The prognosis for patients with primary malignant brain tumors is poor despite aggressive treatment, and tumor recurrence is common regardless of the chosen therapy. Although multimodal treatment does not provide a cure, it is necessary to determine which treatment modalities have the greatest cytotoxic effect and can potentially prolong survival. Immunotoxin therapy is a novel approach for the treatment of tumors, and it has been successfully used in the central nervous system. Because the interleukin (IL)–4 receptor is commonly expressed on brain tumor cells, the purpose of this study was to evaluate the cytotoxic effect of using a modified diphtheria toxin–murine IL-4 (DT390-mIL4) immunoconjugate for the treatment of murine brain tumor cell lines and to determine whether the addition of radiation therapy could potentiate the effect of this agent.

Methods

Spontaneous murine glioblastoma (SMA-560) and two neuroblastoma (Neuro-2a and NB41A3) cell lines were treated using DT390-mIL4 at different concentrations, and the anti–mouse IL-4 monoclonal antibody (11B11) was used for blocking its cytotoxicity. Other SMA-560 and Neuro-2a cell lines were treated using 500 cGy of radiation 3 hours before DT390-mIL4 treatment. Cytotoxity was evaluated using a trypan blue viability assay.
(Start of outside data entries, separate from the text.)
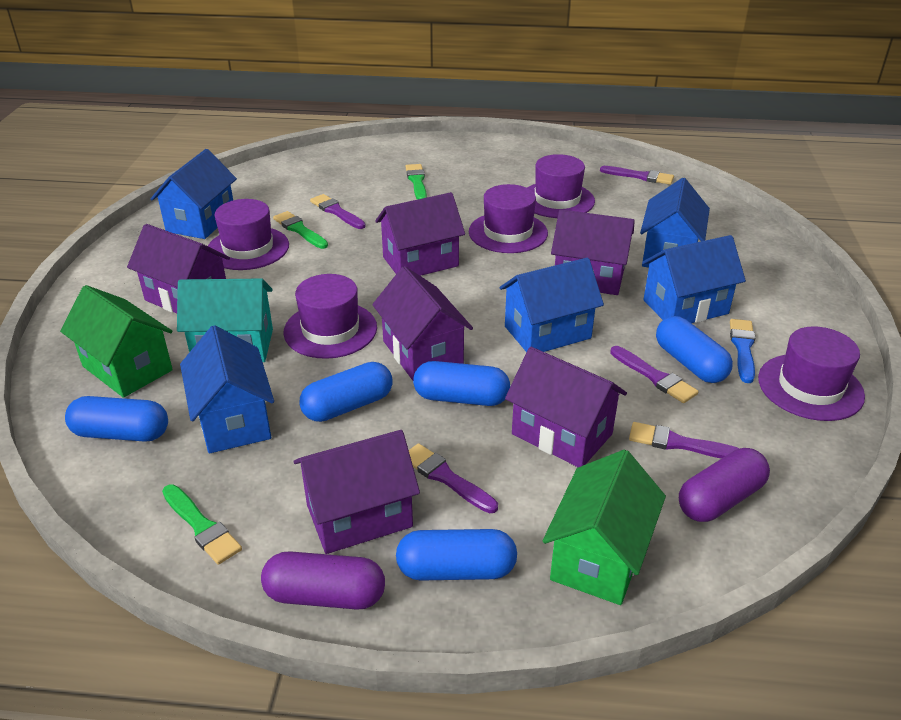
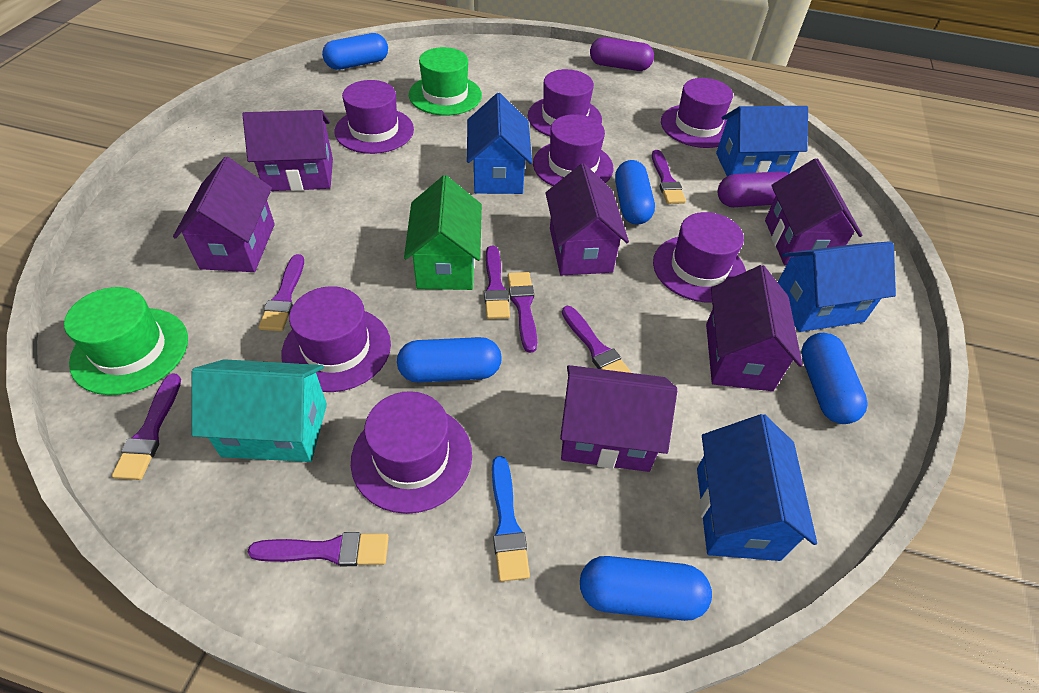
blue house: 5 -> 4
green brush: 3 -> 0
green hat: 0 -> 2
green house: 2 -> 1
purple brush: 5 -> 7
purple hat: 5 -> 7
The immunoconjugate exhibited a dose-dependent cytotoxic effect with 50% inhibitory concentration values of 0.56 × 10−9 M in SMA-560, 1.28 × 10−9 M in Neuro-2a, and 0.95 × 10−10 M in NB41A3 cell lines. The cytotoxicity of DT390-mIL4 was specifically blocked by an excess of 11B11. Cytotoxicity was additive when the DT390-mIL4 at 10−9 M immunoconjugate administration was followed by radiation therapy.

Conclusions

These results indicate that the IL-4 receptor can be a target for diphtheria toxin fusion proteins and that radiation can potentiate the effects of DT390-mIL4. The development of multimodal approaches to treat malignant brain tumors with agents that have different mechanisms of action may be beneficial.